Today, Dr. Grant, Sc’04, MSc’05, PhD’12, is helping Queen’s imagine something much bigger: a future in which Canada is not just using supercomputers, but leading the world in how they’re built, powered, shared, and applied.
It’s the kind of ambitious work the Research Excellence Fund helps make possible by supporting the people and tools that allow bold ideas to grow.
Supercomputers are essential research infrastructure. They allow researchers to run complex simulations, analyze massive datasets, and ask questions that ordinary computers can’t handle. That includes everything from climate modelling and artificial intelligence to drug discovery, personalized medicine, and astrophysics.
At Queen’s, that ambition is already taking shape.

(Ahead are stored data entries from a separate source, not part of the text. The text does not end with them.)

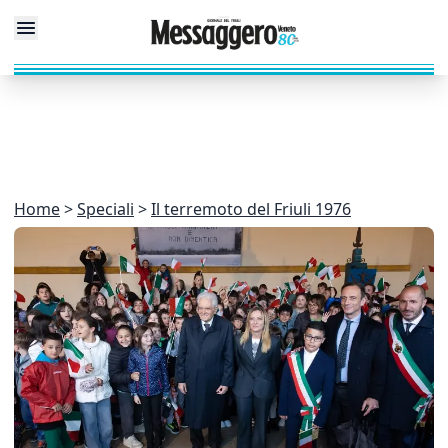
Home
Speciali
Il terremoto del Friuli 1976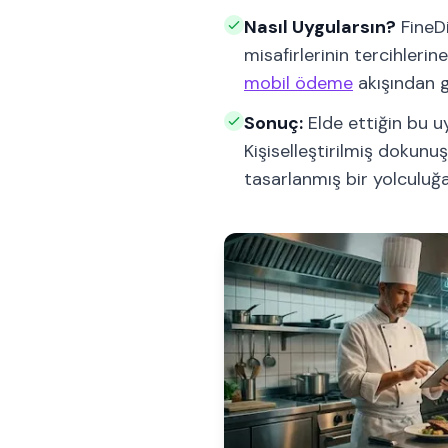
Nasıl Uygularsın?
FineDi
misafirlerinin tercihlerin
mobil ödeme
akışından g
Sonuç:
Elde ettiğin bu uy
Kişiselleştirilmiş dokunuş
tasarlanmış bir yolculuğ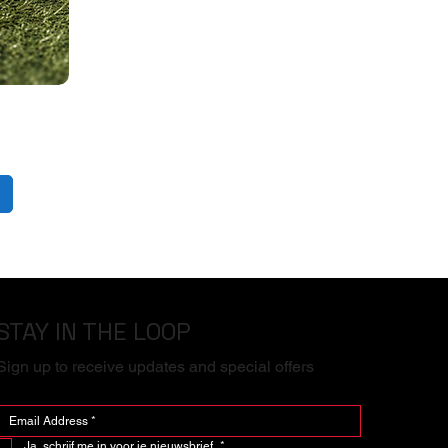
STAY IN THE LOOP
Sign up to receive updates and special offers
Ja, schrijf me in voor je nieuwsbrief.
*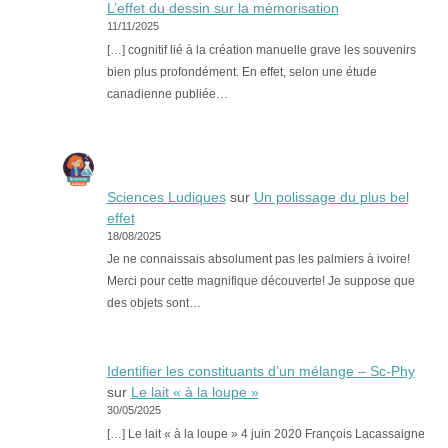
L’effet du dessin sur la mémorisation
11/11/2025
[…] cognitif lié à la création manuelle grave les souvenirs
bien plus profondément. En effet, selon une étude
canadienne publiée…
Sciences Ludiques
sur
Un polissage du plus bel
effet
18/08/2025
Je ne connaissais absolument pas les palmiers à ivoire!
Merci pour cette magnifique découverte! Je suppose que
des objets sont…
Identifier les constituants d’un mélange – Sc-Phy
sur
Le lait « à la loupe »
30/05/2025
[…] Le lait « à la loupe » 4 juin 2020 François Lacassaigne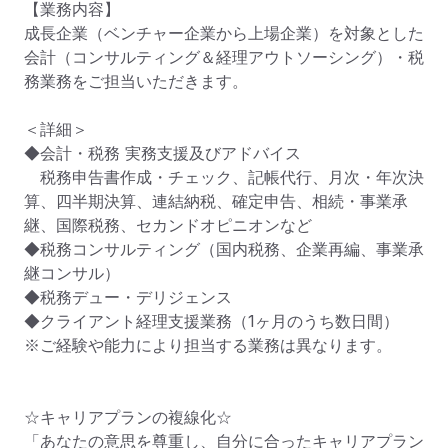
【業務内容】

成長企業（ベンチャー企業から上場企業）を対象とした
会計（コンサルティング＆経理アウトソーシング）・税
務業務をご担当いただきます。

＜詳細＞

◆会計・税務 実務支援及びアドバイス

　税務申告書作成・チェック、記帳代行、月次・年次決
算、四半期決算、連結納税、確定申告、相続・事業承
継、国際税務、セカンドオピニオンなど

◆税務コンサルティング（国内税務、企業再編、事業承
継コンサル）

◆税務デュー・デリジェンス

◆クライアント経理支援業務（1ヶ月のうち数日間）

※ご経験や能力により担当する業務は異なります。

☆キャリアプランの複線化☆

「あなたの意思を尊重し、自分に合ったキャリアプラン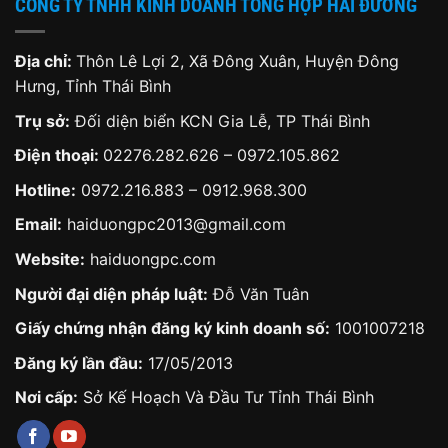
CÔNG TY TNHH KINH DOANH TỔNG HỢP HẢI ĐƯỜNG
Địa chỉ:
Thôn Lê Lợi 2, Xã Đông Xuân, Huyện Đông
Hưng, Tỉnh Thái Bình
Trụ sở:
Đối diện biển KCN Gia Lễ, TP Thái Bình
Điện thoại:
02276.282.626
–
0972.105.862
Hotline:
0972.216.883
–
0912.968.300
Email:
haiduongpc2013@gmail.com
Website:
haiduongpc.com
Người đại diện pháp luật:
Đỗ Văn Tuân
Giấy chứng nhận đăng ký kinh doanh số:
1001007218
Đăng ký lần đầu:
17/05/2013
Nơi cấp:
Sở Kế Hoạch Và Đầu Tư Tỉnh Thái Bình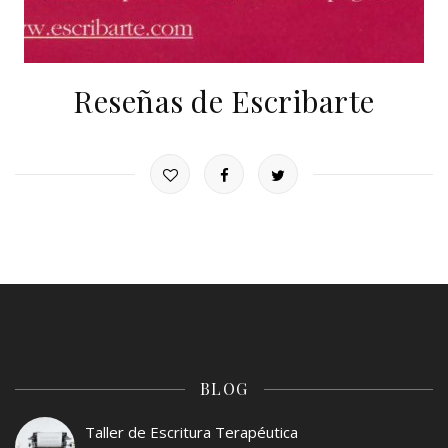
Reseñas de Escribarte
BLOG
Taller de Escritura Terapéutica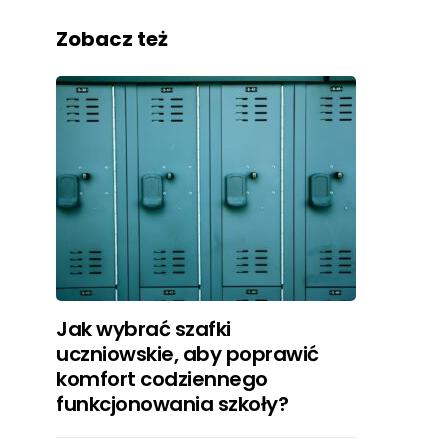
Zobacz też
Jak wybrać szafki
uczniowskie, aby poprawić
komfort codziennego
funkcjonowania szkoły?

Dr. Grant, an associate professor in electrical and computer engineering, is helping lead efforts to build Canadian supercomputing capacity at Queen’s, with systems and expertise that can support research, artificial intelligence, and industry across the country.
One goal is especially bold: to help bring a supercomputer to Queen’s that would rank among the top 20 systems in the world.
Thanks to ongoing generosity to the Research Excellence Fund, researchers like Dr. Grant can access the equipment, shared tools, cross-disciplinary collaboration, and student research opportunities that help these kinds of big ideas move from possibility to real-world impact.
For supercomputing at Queen’s, that means helping build the expertise and infrastructure Canada needs to compete globally. Queen’s is doing that through the Centre for Advanced Computing, student training in Dr. Grant’s lab, national collaboration with Simon Fraser University, and plans with Bell Canada for a new supercomputing facility in Kingston.
For Dr. Grant, who returned to Queen’s after nine years at Sandia National Laboratories in the United States, the work is also personal.
“I’m glad to be back,” he says – back at Queen’s and back helping Canada build capacity in a field that will shape research, industry, and society for decades to come.